> _Your task_
Change each "value" to "figure" in the records between the lines holding "f1, accuracy, kappa" and "At which label does Theft first exceed 9?", inclusive, and reproduce only those lines with nothing else altered.

> _Entries provided_
════════

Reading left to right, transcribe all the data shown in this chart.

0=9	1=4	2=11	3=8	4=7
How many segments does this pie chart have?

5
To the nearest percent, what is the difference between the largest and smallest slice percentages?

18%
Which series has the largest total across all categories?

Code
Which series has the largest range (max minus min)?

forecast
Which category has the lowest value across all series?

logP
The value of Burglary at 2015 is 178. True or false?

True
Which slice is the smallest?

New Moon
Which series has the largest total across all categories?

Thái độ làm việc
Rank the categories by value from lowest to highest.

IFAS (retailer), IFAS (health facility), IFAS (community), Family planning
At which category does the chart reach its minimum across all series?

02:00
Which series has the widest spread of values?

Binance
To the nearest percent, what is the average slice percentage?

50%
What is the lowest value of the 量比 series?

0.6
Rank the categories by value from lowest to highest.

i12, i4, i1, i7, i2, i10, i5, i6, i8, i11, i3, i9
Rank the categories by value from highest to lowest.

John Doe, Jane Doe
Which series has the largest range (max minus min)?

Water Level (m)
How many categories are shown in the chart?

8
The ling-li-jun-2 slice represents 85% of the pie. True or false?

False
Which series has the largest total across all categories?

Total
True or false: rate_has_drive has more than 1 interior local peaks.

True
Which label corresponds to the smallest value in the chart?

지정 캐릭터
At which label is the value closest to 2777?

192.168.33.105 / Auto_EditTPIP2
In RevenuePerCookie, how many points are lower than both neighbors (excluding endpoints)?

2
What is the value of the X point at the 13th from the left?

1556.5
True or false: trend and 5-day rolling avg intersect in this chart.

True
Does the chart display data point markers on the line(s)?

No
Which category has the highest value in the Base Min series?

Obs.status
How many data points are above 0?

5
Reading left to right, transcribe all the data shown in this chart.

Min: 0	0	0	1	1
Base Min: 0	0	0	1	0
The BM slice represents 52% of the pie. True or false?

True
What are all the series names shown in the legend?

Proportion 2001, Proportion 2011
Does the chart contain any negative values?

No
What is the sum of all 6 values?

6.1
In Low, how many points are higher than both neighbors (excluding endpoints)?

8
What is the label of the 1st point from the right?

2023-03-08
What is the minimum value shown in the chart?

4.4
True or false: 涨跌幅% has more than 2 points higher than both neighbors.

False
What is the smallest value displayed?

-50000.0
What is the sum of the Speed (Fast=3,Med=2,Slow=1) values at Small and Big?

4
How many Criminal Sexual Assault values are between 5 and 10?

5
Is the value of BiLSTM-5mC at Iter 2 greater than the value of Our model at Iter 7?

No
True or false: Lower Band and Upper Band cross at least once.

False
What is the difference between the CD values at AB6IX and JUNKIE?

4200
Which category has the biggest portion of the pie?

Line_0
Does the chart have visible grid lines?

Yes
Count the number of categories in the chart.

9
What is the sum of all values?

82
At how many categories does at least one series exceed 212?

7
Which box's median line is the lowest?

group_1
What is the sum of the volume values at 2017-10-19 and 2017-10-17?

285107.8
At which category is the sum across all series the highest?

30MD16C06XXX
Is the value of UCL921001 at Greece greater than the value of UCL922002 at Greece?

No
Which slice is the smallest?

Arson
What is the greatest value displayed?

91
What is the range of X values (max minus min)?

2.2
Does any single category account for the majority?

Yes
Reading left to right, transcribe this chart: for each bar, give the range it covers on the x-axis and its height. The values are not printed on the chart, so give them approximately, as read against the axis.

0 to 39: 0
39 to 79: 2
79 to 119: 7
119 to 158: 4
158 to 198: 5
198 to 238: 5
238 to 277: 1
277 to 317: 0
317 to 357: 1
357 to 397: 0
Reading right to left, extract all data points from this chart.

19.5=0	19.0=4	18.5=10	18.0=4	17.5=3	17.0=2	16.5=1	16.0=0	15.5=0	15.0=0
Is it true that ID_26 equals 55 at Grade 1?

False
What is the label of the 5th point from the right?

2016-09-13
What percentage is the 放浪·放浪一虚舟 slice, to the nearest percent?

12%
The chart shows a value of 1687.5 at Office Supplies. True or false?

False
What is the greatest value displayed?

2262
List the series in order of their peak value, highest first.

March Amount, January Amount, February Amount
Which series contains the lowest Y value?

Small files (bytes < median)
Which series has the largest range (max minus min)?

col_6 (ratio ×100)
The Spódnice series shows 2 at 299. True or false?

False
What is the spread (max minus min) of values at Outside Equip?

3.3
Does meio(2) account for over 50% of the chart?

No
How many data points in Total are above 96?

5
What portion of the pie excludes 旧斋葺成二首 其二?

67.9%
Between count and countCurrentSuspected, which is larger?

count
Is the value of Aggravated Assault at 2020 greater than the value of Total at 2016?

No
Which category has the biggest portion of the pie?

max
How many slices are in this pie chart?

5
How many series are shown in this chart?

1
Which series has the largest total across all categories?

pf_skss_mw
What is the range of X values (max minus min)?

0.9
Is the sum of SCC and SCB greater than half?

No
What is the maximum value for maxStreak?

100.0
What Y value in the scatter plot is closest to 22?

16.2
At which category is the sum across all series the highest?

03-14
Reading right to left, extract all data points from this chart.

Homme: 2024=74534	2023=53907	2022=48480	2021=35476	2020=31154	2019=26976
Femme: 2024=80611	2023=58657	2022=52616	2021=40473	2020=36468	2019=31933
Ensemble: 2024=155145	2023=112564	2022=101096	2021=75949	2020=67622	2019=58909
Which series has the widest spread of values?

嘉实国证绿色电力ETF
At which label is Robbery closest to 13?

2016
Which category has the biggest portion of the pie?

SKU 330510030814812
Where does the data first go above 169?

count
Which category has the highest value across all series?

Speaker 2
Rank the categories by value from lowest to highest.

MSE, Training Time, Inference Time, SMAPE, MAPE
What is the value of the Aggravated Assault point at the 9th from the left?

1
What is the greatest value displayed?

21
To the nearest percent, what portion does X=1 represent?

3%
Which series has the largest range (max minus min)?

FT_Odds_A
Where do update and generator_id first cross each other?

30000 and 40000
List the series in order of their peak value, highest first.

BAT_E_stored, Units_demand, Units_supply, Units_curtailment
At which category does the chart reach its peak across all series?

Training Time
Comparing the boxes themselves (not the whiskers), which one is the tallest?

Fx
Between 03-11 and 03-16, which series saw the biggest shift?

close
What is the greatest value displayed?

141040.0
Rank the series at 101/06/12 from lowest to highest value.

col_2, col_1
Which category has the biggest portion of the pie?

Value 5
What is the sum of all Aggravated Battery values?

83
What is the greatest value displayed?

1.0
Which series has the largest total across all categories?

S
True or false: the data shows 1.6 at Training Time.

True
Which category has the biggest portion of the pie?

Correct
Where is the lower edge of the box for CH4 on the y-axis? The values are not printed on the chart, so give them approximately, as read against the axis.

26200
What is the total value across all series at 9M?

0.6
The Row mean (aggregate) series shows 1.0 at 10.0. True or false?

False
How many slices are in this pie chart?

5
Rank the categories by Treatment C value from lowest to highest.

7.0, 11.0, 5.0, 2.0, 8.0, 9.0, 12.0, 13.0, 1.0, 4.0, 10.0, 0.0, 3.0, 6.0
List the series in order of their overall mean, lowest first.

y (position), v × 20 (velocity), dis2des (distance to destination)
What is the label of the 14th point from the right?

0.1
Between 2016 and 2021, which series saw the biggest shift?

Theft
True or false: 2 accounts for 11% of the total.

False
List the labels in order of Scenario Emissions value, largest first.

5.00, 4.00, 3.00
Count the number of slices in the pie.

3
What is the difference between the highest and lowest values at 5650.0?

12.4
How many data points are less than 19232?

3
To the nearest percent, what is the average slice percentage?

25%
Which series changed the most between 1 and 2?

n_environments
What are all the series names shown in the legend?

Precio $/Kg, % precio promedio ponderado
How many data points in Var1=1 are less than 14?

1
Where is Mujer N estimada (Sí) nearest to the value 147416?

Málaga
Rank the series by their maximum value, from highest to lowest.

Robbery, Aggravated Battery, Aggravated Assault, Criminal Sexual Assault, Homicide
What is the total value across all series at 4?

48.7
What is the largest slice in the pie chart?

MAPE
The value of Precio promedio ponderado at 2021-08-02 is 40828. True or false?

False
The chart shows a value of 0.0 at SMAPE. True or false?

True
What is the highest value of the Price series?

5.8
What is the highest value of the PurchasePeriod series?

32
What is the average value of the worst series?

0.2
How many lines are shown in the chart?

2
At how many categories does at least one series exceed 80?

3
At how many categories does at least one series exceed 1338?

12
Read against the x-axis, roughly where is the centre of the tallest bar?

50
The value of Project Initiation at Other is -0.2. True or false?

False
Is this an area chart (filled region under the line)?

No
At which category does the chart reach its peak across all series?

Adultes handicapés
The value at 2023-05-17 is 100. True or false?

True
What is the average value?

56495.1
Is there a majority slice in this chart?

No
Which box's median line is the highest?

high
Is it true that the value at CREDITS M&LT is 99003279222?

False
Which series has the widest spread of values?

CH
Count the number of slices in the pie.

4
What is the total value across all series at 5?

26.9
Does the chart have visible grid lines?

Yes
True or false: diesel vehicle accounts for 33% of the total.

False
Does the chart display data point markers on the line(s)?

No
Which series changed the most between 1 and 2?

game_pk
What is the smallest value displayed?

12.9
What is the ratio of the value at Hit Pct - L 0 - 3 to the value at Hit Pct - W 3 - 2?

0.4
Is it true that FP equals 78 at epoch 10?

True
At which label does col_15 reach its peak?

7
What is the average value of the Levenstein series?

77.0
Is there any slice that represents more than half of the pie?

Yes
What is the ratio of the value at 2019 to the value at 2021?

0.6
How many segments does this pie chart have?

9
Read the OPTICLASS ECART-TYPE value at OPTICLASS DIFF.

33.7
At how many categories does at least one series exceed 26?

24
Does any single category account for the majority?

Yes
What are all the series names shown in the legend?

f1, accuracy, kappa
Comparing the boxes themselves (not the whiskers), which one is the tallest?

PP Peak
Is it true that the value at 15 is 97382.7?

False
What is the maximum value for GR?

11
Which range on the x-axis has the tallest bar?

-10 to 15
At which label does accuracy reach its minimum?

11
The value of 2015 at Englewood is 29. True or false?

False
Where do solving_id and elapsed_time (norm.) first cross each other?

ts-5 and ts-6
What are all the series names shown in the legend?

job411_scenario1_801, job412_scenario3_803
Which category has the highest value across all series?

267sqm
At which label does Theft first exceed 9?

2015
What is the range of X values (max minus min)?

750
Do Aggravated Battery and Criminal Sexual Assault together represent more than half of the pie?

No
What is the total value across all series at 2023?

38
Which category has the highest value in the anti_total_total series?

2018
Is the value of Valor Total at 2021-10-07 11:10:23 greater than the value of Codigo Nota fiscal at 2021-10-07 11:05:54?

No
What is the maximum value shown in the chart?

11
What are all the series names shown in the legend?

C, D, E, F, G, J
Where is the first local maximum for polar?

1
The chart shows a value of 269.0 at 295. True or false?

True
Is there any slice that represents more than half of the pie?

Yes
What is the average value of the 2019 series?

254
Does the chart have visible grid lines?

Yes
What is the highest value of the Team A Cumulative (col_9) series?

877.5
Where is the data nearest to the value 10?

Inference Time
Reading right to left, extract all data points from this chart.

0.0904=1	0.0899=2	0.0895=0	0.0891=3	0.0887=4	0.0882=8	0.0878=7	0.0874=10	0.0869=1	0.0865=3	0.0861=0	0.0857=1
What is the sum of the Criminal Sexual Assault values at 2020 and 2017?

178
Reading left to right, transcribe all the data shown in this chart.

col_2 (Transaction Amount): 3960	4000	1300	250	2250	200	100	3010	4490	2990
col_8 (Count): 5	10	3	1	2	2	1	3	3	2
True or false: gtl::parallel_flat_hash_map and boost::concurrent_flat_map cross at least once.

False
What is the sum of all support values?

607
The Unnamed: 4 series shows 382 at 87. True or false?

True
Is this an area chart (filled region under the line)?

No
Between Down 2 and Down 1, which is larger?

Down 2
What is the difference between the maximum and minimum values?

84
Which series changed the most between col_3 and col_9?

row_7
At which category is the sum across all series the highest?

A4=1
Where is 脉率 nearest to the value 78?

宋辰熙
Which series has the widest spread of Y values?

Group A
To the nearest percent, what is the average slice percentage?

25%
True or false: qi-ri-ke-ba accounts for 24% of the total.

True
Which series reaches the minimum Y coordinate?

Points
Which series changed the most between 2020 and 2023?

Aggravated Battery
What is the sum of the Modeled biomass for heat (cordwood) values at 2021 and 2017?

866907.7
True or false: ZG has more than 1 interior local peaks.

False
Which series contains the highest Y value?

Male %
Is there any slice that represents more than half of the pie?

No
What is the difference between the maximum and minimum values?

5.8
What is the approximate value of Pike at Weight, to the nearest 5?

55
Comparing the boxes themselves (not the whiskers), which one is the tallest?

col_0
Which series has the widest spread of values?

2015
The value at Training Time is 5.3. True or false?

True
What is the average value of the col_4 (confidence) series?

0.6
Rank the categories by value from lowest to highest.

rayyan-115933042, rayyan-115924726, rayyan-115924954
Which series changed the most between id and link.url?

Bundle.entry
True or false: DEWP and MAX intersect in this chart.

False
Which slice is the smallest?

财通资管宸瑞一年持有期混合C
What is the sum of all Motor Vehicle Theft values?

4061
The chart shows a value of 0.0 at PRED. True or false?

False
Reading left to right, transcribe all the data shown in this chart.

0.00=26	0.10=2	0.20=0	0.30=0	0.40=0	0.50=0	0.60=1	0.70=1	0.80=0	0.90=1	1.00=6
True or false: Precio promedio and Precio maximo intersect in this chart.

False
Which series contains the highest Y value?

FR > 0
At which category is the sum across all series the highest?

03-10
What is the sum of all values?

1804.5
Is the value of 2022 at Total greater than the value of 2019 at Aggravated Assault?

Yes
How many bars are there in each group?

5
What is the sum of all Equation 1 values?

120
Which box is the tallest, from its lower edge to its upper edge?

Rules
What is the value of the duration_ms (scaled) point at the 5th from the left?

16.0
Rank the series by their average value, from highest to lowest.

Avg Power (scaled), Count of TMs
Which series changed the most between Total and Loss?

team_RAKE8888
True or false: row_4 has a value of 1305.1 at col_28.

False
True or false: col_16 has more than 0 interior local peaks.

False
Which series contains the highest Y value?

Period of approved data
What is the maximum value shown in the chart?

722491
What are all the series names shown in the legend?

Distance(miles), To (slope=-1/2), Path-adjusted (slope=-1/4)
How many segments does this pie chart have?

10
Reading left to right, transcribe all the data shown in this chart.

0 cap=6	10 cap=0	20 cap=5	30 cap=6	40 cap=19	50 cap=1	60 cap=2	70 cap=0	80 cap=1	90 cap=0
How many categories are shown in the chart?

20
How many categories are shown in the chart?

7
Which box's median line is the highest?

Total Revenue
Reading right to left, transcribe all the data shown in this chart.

════════

> _Reply to the task_
f1, accuracy, kappa
Comparing the boxes themselves (not the whiskers), which one is the tallest?

PP Peak
Is it true that the figure at 15 is 97382.7?

False
What is the maximum figure for GR?

11
Which range on the x-axis has the tallest bar?

-10 to 15
At which label does accuracy reach its minimum?

11
The figure of 2015 at Englewood is 29. True or false?

False
Where do solving_id and elapsed_time (norm.) first cross each other?

ts-5 and ts-6
What are all the series names shown in the legend?

job411_scenario1_801, job412_scenario3_803
Which category has the highest figure across all series?

267sqm
At which label does Theft first exceed 9?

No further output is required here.